*** DATA SHOWN ***

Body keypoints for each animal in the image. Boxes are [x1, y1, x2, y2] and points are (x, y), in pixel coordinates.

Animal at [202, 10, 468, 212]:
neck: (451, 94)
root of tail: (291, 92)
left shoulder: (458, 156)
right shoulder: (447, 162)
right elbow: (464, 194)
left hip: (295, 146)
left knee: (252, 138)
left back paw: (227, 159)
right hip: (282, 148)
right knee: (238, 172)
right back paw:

*** End of DATA SHOWN ***

• EXERCISE REQUIREMENTS: Would you transcribe the entries above exactly as they appear?

• RESPONSE:
Body keypoints for each animal in the image. Boxes are [x1, y1, x2, y2] and points are (x, y), in pixel coordinates.

Animal at [202, 10, 468, 212]:
neck: (451, 94)
root of tail: (291, 92)
left shoulder: (458, 156)
right shoulder: (447, 162)
right elbow: (464, 194)
left hip: (295, 146)
left knee: (252, 138)
left back paw: (227, 159)
right hip: (282, 148)
right knee: (238, 172)
right back paw:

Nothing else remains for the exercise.